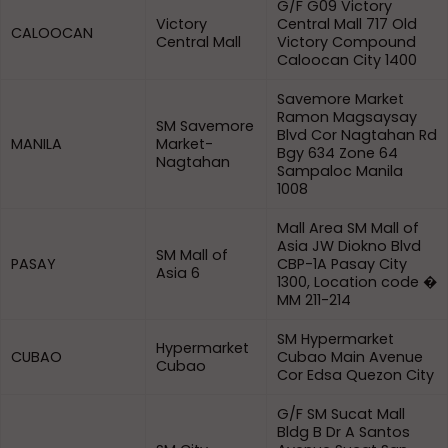
G/F G09 Victory
Victory
Central Mall 717 Old
CALOOCAN
Central Mall
Victory Compound
Caloocan City 1400
Savemore Market
Ramon Magsaysay
SM Savemore
Blvd Cor Nagtahan Rd
MANILA
Market-
Bgy 634 Zone 64
Nagtahan
Sampaloc Manila
1008
Mall Area SM Mall of
Asia JW Diokno Blvd
SM Mall of
PASAY
CBP-1A Pasay City
Asia 6
1300, Location code �
MM 211-214
SM Hypermarket
Hypermarket
CUBAO
Cubao Main Avenue
Cubao
Cor Edsa Quezon City
G/F SM Sucat Mall
Bldg B Dr A Santos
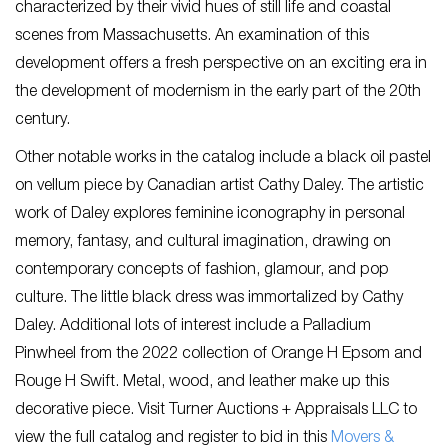
characterized by their vivid hues of still life and coastal
scenes from Massachusetts. An examination of this
development offers a fresh perspective on an exciting era in
the development of modernism in the early part of the 20th
century.
Other notable works in the catalog include a black oil pastel
on vellum piece by Canadian artist Cathy Daley. The artistic
work of Daley explores feminine iconography in personal
memory, fantasy, and cultural imagination, drawing on
contemporary concepts of fashion, glamour, and pop
culture. The little black dress was immortalized by Cathy
Daley. Additional lots of interest include a Palladium
Pinwheel from the 2022 collection of Orange H Epsom and
Rouge H Swift. Metal, wood, and leather make up this
decorative piece. Visit Turner Auctions + Appraisals LLC to
view the full catalog and register to bid in this
Movers &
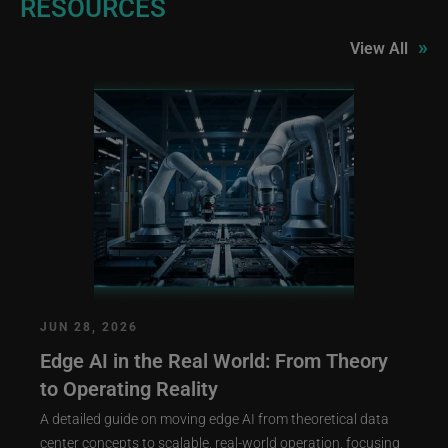
RESOURCES
»
View All
JUN 28, 2026
Edge AI in the Real World: From Theory
to Operating Reality
A detailed guide on moving edge AI from theoretical data
center concepts to scalable, real-world operation, focusing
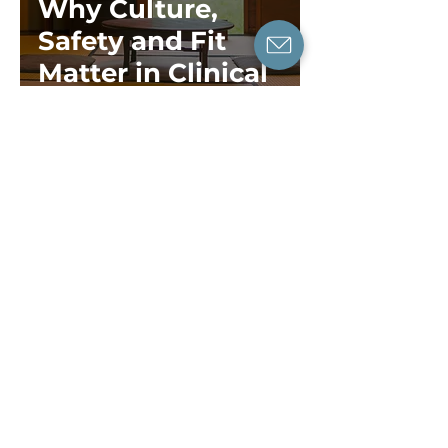
Why Culture,
Safety and Fit
Matter in Clinical
Supervision and
Therapist Growth
Dr Tiffany Leung
7 min read
For Therapy Practitioners
The Key Qualities
You Need to
Bring Therapy
Standards to Life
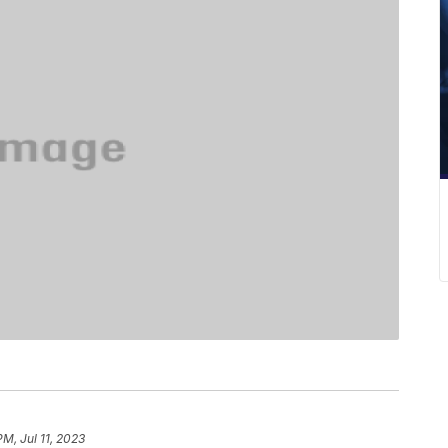
PM, Jul 11, 2023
----
**TASK BRIEF**: Give back, word for word, the lines from the line with "characterized by their" to the line with "on vellum piece", including both of those lines.

**EXERCISE OUTPUT**:
characterized by their vivid hues of still life and coastal
scenes from Massachusetts. An examination of this
development offers a fresh perspective on an exciting era in
the development of modernism in the early part of the 20th
century.
Other notable works in the catalog include a black oil pastel
on vellum piece by Canadian artist Cathy Daley. The artistic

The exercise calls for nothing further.